Pentaho’s platform simplifies the work you need to do to combine the SQL world with the data integration world, according to Casters.
“At first glance, it seems that the worlds of data integration and SQL are not compatible,” Casters is quoted as saying. “However, SQL itself is a mini-ETL environment on its own as it selects, filters, counts and aggregates data.
“So we figured that it might be easiest if we would translate the SQL used by the various BI tools into Pentaho Data Integration transformations. This way, Pentaho Data Integration is doing what it does best, not directed by manually designated transformations but by SQL.”
Pentaho isn’t the first company to support data blending, although I believe it is the first to talk about data blending as a way to combine operational data with Big Data.
Tableau Software also uses the term data blending to describe how it accesses multiple sources of heterogeneous data, such as data on SQL server with data on Microsoft Excel, and combine it on a single worksheet.
BI Research founder Colin White wrote about Tableau’s data blending capabilities for Inside Analysis, comparing and contrasting it to data virtualization and data federation.
“Data virtualization supports an integrated data abstraction layer to the dispersed data, while data federation provides the technologies to efficiently access the dispersed data.
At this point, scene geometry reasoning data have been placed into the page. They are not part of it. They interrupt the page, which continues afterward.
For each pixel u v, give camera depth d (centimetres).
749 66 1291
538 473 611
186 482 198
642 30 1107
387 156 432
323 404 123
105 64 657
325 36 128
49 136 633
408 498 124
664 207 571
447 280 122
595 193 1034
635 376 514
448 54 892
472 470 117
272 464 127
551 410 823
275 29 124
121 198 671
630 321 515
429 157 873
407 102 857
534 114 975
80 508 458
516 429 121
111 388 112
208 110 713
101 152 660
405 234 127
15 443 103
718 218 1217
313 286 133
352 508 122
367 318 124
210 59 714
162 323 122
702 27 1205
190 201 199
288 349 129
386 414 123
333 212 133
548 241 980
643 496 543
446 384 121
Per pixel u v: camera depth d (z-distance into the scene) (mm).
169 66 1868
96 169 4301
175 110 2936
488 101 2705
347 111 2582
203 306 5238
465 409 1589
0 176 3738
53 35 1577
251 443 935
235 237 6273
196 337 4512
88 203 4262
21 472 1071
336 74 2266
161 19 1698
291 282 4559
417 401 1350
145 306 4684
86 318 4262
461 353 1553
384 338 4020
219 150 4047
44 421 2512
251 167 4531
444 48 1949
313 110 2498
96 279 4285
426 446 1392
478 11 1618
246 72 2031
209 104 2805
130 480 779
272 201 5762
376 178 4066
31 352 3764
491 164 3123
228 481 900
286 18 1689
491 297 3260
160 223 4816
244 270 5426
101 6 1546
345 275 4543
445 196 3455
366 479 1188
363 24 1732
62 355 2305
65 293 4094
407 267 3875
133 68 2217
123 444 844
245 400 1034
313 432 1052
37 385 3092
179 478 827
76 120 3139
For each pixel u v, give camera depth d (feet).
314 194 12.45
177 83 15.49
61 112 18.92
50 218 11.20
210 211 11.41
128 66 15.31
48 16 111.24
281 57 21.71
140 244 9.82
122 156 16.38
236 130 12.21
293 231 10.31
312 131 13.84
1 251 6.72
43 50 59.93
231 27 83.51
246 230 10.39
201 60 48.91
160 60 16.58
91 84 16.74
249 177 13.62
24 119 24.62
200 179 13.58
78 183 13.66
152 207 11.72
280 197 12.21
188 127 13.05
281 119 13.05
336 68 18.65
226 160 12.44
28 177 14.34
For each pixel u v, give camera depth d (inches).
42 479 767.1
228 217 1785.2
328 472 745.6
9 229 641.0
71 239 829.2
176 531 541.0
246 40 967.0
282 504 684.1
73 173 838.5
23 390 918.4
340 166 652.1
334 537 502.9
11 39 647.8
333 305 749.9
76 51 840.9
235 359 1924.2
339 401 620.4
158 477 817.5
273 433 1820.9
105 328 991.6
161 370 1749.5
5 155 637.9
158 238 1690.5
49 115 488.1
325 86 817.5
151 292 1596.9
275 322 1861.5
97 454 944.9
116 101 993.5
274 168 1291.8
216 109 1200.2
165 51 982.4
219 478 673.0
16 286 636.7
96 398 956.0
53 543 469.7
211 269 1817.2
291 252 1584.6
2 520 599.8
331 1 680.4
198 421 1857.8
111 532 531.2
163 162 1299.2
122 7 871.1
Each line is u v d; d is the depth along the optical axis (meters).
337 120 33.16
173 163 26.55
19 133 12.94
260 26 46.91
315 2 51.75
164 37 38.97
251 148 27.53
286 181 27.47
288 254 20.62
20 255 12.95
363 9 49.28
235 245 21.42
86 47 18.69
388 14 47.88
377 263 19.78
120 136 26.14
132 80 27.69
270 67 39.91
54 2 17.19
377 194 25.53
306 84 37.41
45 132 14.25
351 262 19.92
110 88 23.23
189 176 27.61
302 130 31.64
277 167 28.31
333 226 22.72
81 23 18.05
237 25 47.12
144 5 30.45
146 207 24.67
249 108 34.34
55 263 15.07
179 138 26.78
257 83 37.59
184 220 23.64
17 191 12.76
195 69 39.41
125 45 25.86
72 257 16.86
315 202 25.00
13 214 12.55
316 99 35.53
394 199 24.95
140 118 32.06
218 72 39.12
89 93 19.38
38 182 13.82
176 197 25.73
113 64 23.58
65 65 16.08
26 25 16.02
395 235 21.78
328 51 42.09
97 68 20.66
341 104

Data blending provides fast, easy and interactive data access,” White wrote. “Of course these technologies are not mutually exclusive.”
Cutting through all the technology mumbo jumbo, what does data blending offer the business? It’s a way to overcome technology silos so you can gain more insight into your existing customers and improve their experience, according to Pentaho’s CEO, Quentin Gallivan.
“True ‘big picture’ insights happen when operational data sources are blended with big data sources,” Gallivan told CIO.com. “Companies that compete largely on service, in industries like telecommunications and financial services, see big data blending’s potential to help them gain market-share by providing the most personalized and interactive customer experience.”